Comment That really depends on the file (Score 1) 257

It depends on exactly what is encoded with this number. If it is a pixel in an image flipping one bit won't destroy the image. The same is true for video and plain text. Flipping a bit in a text file would change exactly on letter.

The problem lies in the encoding and the type of information saved.

If, for example, a binary format is used, there has to be a way to identifiy the borders of the different data formats. For information of fixed length, this can be done with counting. If the information has no fixed length, this can be done with byte stuffing.

If we want to save a linked list in a binary format using byte stuffing, we would take one byte and define it to be the new list character. Then we code the list in a way that our list character newer turns up in the expression used to save a list. Normally this is done by defining an escape character which tells us that the next character is not the special character used for byte stuffing.

For example, we want to save a list of sentences using ASCII and define the pipe symbol "|" as special character. The resulting file would look like this:

Hello world|This is a simple example|for the almighty interweb

Now, the only way the file would turn out to be unusable after flipping a bit is, if a bit of the byte used for the pipe symbol was flipped. Flipping any other bit would change the meaning, but the program would be able to load it anyway.

So it depends on what and how it is saved.

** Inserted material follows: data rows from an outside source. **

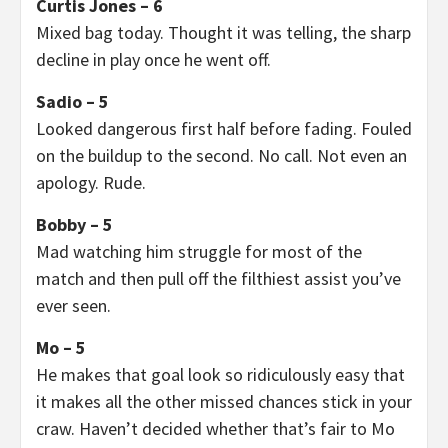
Curtis Jones – 6
Mixed bag today. Thought it was telling, the sharp
decline in play once he went off.
Sadio – 5
Looked dangerous first half before fading. Fouled
on the buildup to the second. No call. Not even an
apology. Rude.
Bobby – 5
Mad watching him struggle for most of the
match and then pull off the filthiest assist you’ve
ever seen.
Mo – 5
He makes that goal look so ridiculously easy that
it makes all the other missed chances stick in your
craw. Haven’t decided whether that’s fair to Mo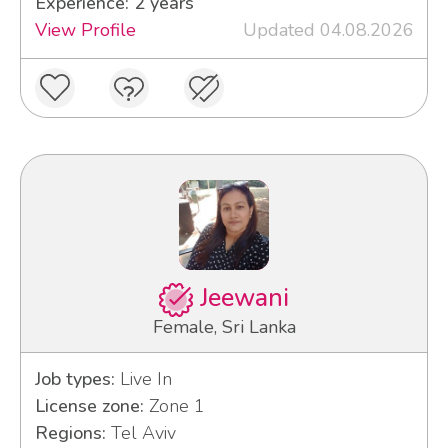
Experience: 2 years
View Profile
Updated 04.08.2026
Jeewani
Female, Sri Lanka
Job types:
Live In
License zone:
Zone 1
Regions:
Tel Aviv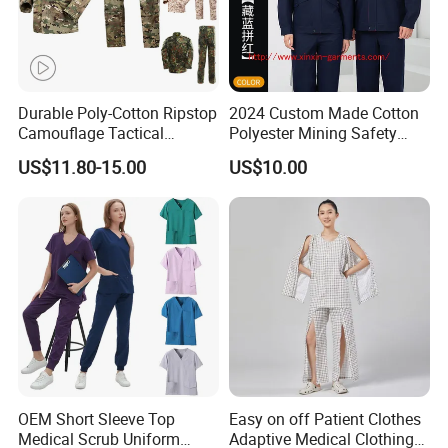
Durable Poly-Cotton Ripstop
2024 Custom Made Cotton
Camouflage Tactical
Polyester Mining Safety
Uniform Acu Style Combat
Clothes Men Women Work
US$11.80-15.00
US$10.00
Suit for Men Factory Direct
Wear Uniform Made in
Wholesale High Quality
China (W2359)
Multicam Camouflage Acu
Uniform Set
OEM Short Sleeve Top
Easy on off Patient Clothes
Medical Scrub Uniform
Adaptive Medical Clothing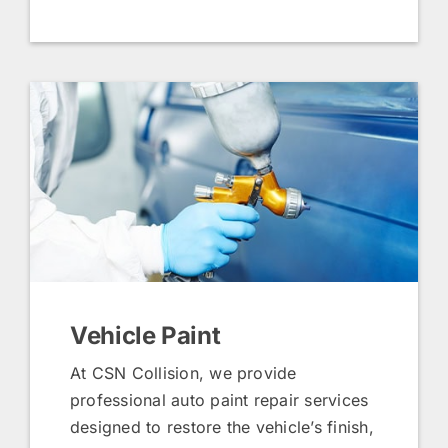
Vehicle Paint
At CSN Collision, we provide
professional auto paint repair services
designed to restore the vehicle’s finish,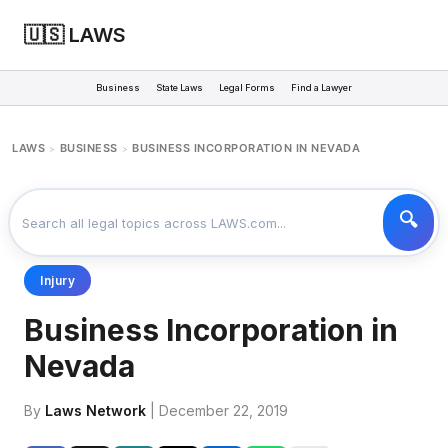
🇺🇸 LAWS
Business
State Laws
Legal Forms
Find a Lawyer
LAWS
BUSINESS
BUSINESS INCORPORATION IN NEVADA
>
>
Injury
Business Incorporation in
Nevada
By
Laws Network
| December 22, 2019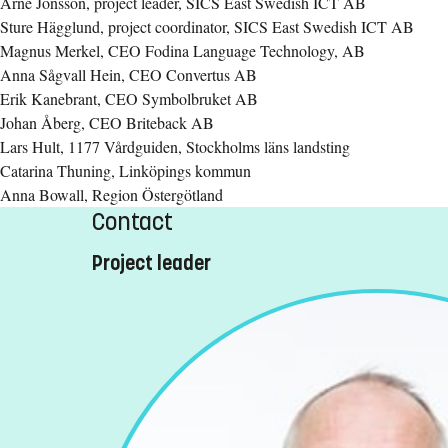
Arne Jönsson, project leader, SICS East Swedish ICT AB
Sture Hägglund, project coordinator, SICS East Swedish ICT AB
Magnus Merkel, CEO Fodina Language Technology, AB
Anna Sågvall Hein, CEO Convertus AB
Erik Kanebrant, CEO Symbolbruket AB
Johan Åberg, CEO Briteback AB
Lars Hult, 1177 Vårdguiden, Stockholms läns landsting
Catarina Thuning, Linköpings kommun
Anna Bowall, Region Östergötland
Contact
Project leader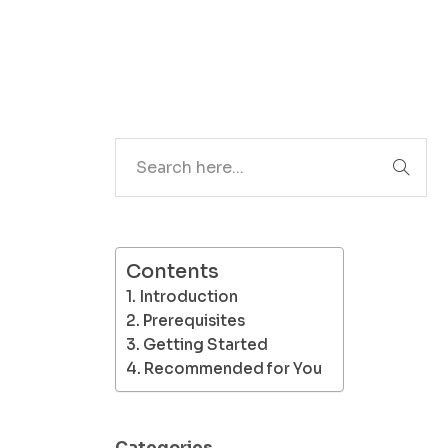
Search
Contents
Introduction
Prerequisites
Getting Started
Recommended for You
Categories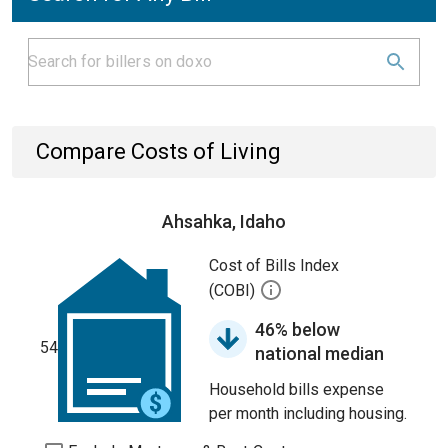
Compare Costs of Living
Ahsahka, Idaho
Cost of Bills Index
(COBI)
46% below
54
national median
Household bills expense
per month including housing.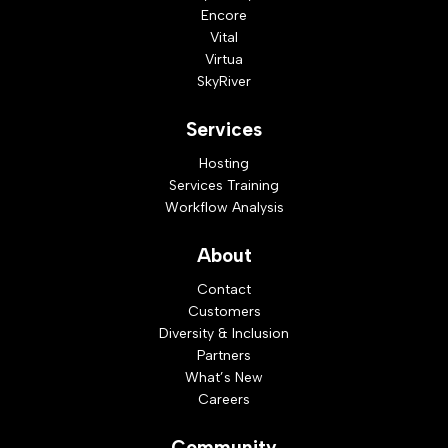
Encore
Vital
Virtua
SkyRiver
Services
Hosting
Services Training
Workflow Analysis
About
Contact
Customers
Diversity & Inclusion
Partners
What’s New
Careers
Community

For most media files flipping a bit would not render the file useless. For an account it probably would.

If the data is important, add redundancy, that is additional bits for error correction. If the data is not important, don't add redundancy because it increases the file size.

That is exactly the reason why compressed files are useless after a flipped bit. A compression algorithm removes redundant bits to decrease file size.

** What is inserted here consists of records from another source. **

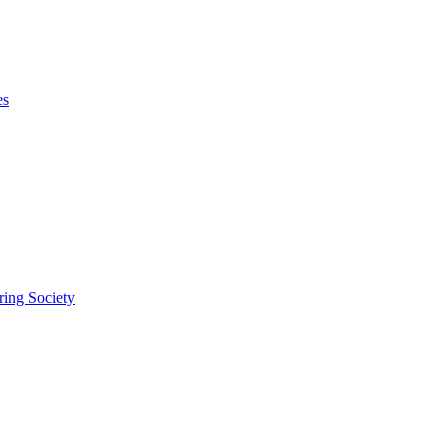
es
ring Society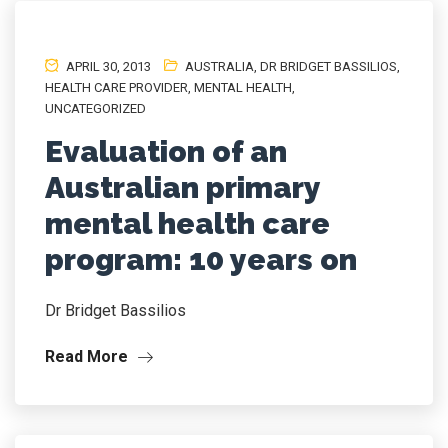
APRIL 30, 2013
AUSTRALIA
,
DR BRIDGET BASSILIOS
,
HEALTH CARE PROVIDER
,
MENTAL HEALTH
,
UNCATEGORIZED
Evaluation of an
Australian primary
mental health care
program: 10 years on
Dr Bridget Bassilios
Read More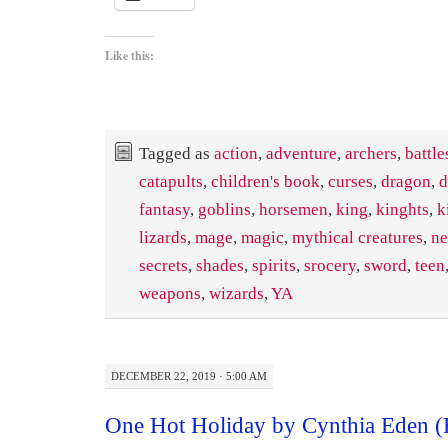
Like this:
Tagged as
action
,
adventure
,
archers
,
battle
catapults
,
children's book
,
curses
,
dragon
,
d
fantasy
,
goblins
,
horsemen
,
king
,
kinghts
,
k
lizards
,
mage
,
magic
,
mythical creatures
,
ne
secrets
,
shades
,
spirits
,
srocery
,
sword
,
teen
weapons
,
wizards
,
YA
DECEMBER 22, 2019 · 5:00 AM
One Hot Holiday by Cynthia Eden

Comment Your post is seriously flawed (Score 0, Offtopic) 164

You're probably right about the Web 2.0 vs. Web 1.0 thing. But the rest of your post is just ignorant.

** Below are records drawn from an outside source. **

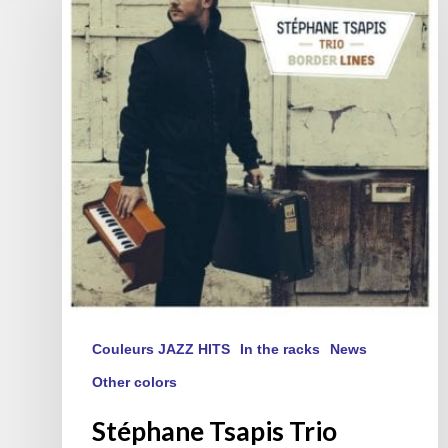
Trio
« Border
Lines »
(FR/EN)
Couleurs JAZZ HITS
In the racks
News
Other colors
Stéphane Tsapis Trio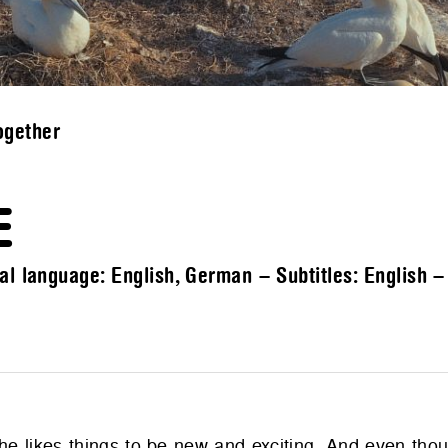
ogether
E
al language: English, German – Subtitles: English 
; she likes things to be new and exciting. And even th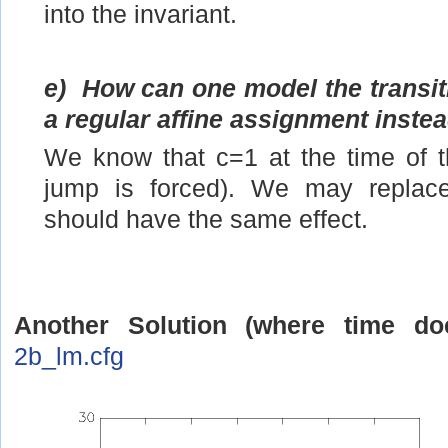
into the invariant.
e)
How can one model the transiti
a regular affine assignment instea
We know that c=1 at the time of t
jump is forced). We may replace
should have the same effect.
Another Solution (where time do
2b_lm.cfg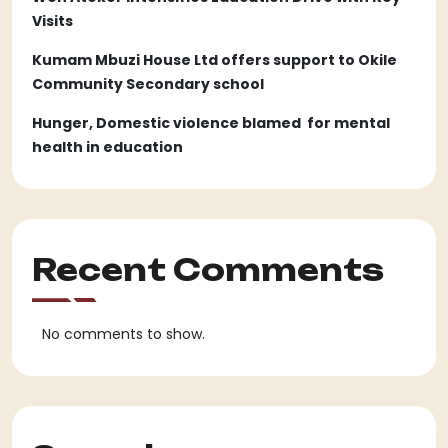
Visits
Kumam Mbuzi House Ltd offers support to Okile
Community Secondary school
Hunger, Domestic violence blamed for mental
health in education
Recent Comments
No comments to show.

First, let's consider Moore's law. As it is based on the size of transistors it will come to an end. There is a physical limit to the size of transistors, just think about the size of an atom, for example.

Then your five usage categories for computers, namely calculations, entertainment, information retrieval, image manipulation, and word processing, are just wrong.

Computers can do exactly on thing, calculations. Every other use is derived from this. This aside let's look at your other four categories.

Entertainment - Sure this is one use, but nearly everything can and is used for entertainment. And entertainment was there long before computers so I don't see how this is a category for computer usage. Just think about books, theaters, sports, games and the like.

Information retrieval - You are right here, but you know database management is not the same as information retrieval. Information retrieval is a technology to retrieve information relevant to a specific topic. A database can be used for that, but database management is the technology used to optimise databases. Information retrieval includes crawlers to get the information, generation of an index, searching for relevant content for a given request, etc.

Image manipulation - This is just a subset of signal processing. Signal processing (including generation) comes down to generate and manipulate signals of arbitrary dimensions. If you are using 2 dimensions, these signals could be images, if you are using 1 dimension your signal could be an audio signal. So you are totaly ignorant to image generation, processing, audio manipulation, generation, processing, pattern matching, machine learning, ...

Word processing - This is true, I think.

Also you are forgetting about improving the efficiency in terms of energy consumption, lowering the entry barrier in terms of ease of use and cost, security, robotics, controlling factories, simulation (not for entertainment), autonomous systems and as pointed out before the most common use for computers, communication.

Therefore, as your assumptions are wrong, your conclusion is wrong. It seems you used a computer 20 years ago, never tried anything new and you are predicting the future with no imagination.

In computer science this is known as garbage in, garbage out.